How do I make this work? Adding a module object to another module used to work well in python 2.7. Is it not supposed to work in python3 due to absolute import style? Or do I have to work with multi-phase initialisation as described in PEP 489?
Regarding the first error which complains about pet not being a package. If pet is there only to provide a parent for cat, there is an easy way to turn it into a package: remove all the pet related code from pet.c and use ext_package in setup.py
from distutils.core import setup, Extension
setup(
name = 'pet',
version = '0.0',
ext_package = 'pet',
ext_modules = [Extension('cat', ['pet.c'])]
)
Running the above will create a directory called 'pet' and a shared library of which name starts with 'cat'. This effectively creates a namespace package -- there are two types of packages, regular and namespace, and the latter is the one without requiring __init__.py (see PEP 420 for details).

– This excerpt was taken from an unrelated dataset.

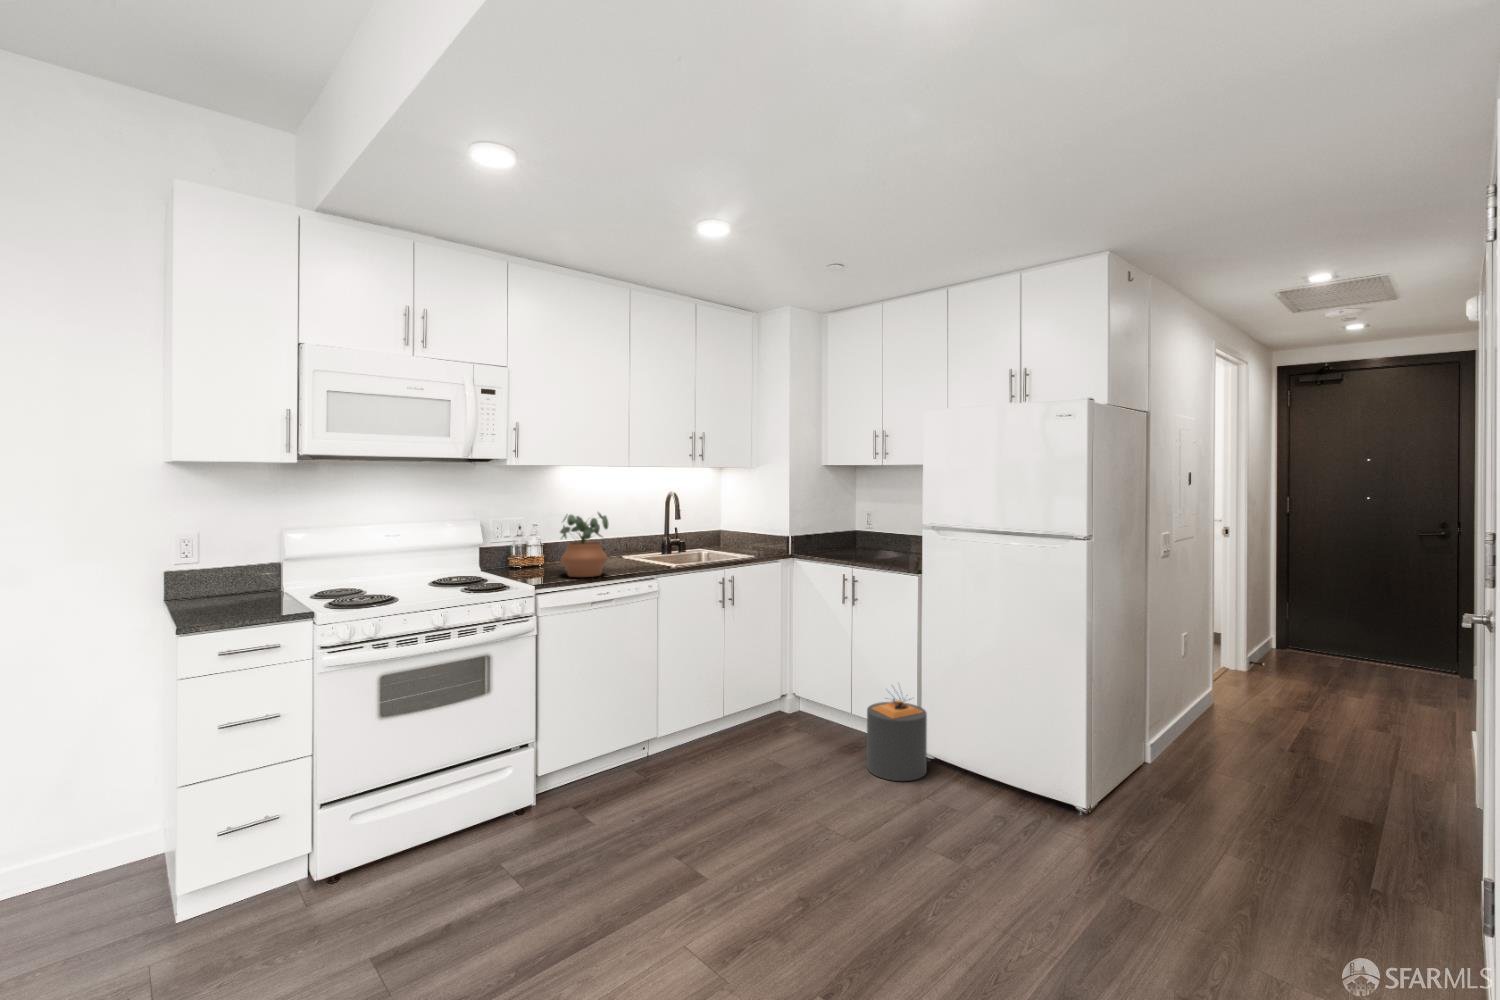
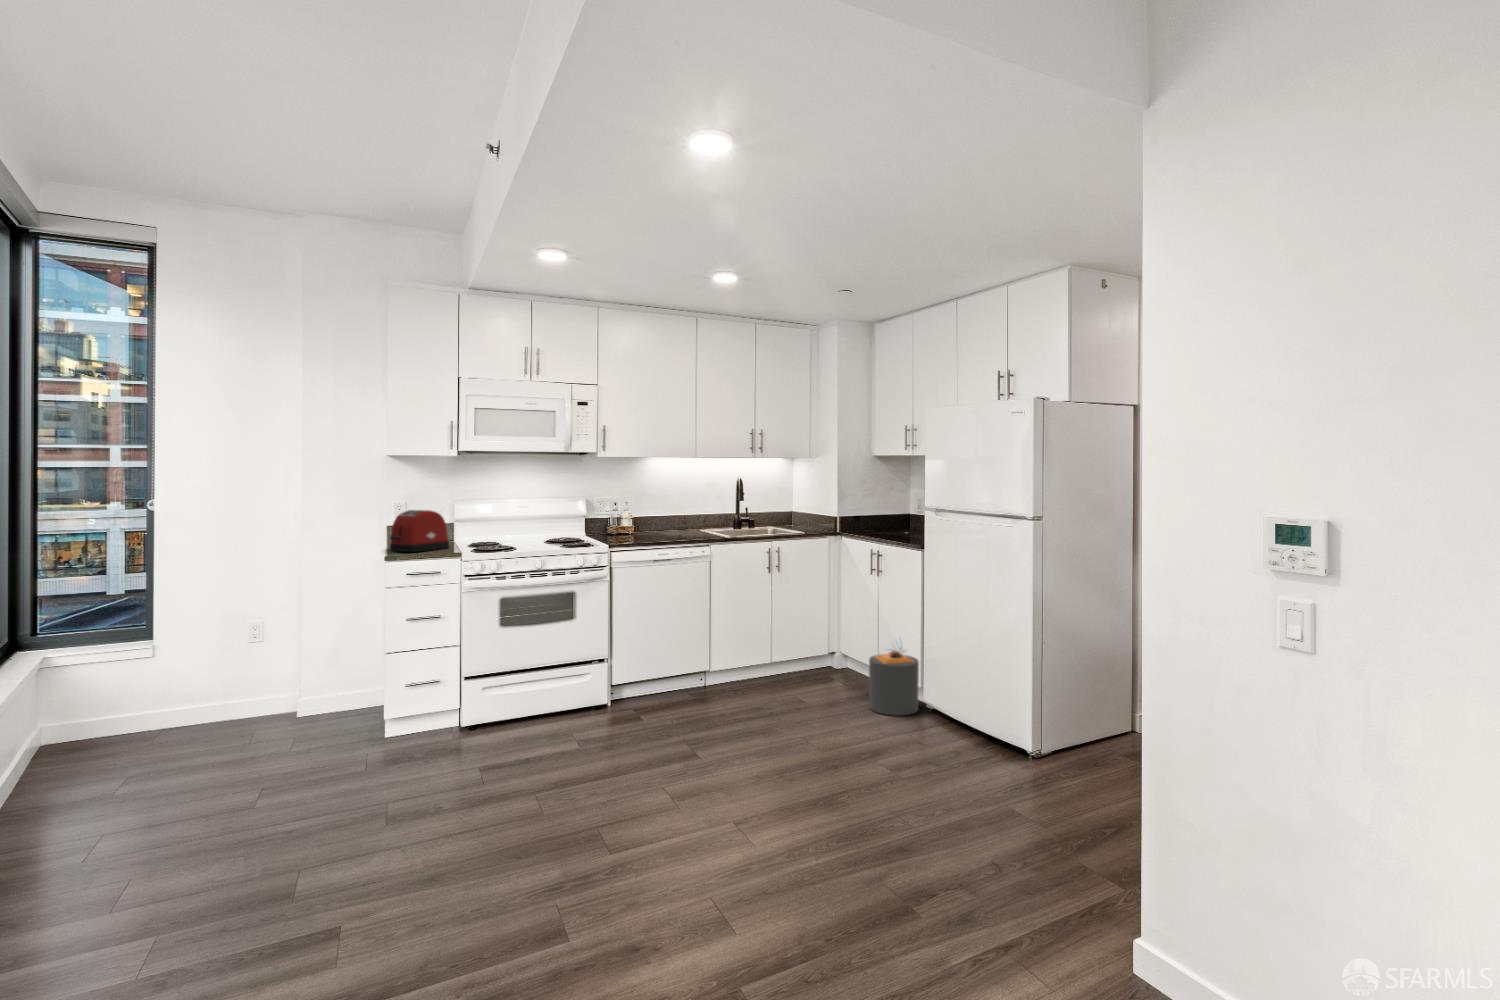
potted plant: present [560,513,608,577] -> none [636,492,673,542]
toaster: none [180,545,285,614] -> present [390,510,449,552]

From outside of pet, you can do
>>> from pet import cat
>>> from pet.cat import meow
>>> meow()
'>*<'
>>> cat.meow()
'>*<'
The reason you can't do from cat import meow is because the fully qualified name of the module is 'pet.cat' not 'cat', which you can confirm it from cat.__name__. If you are running the interpreter inside of the directory pet, then you can do from cat import meow.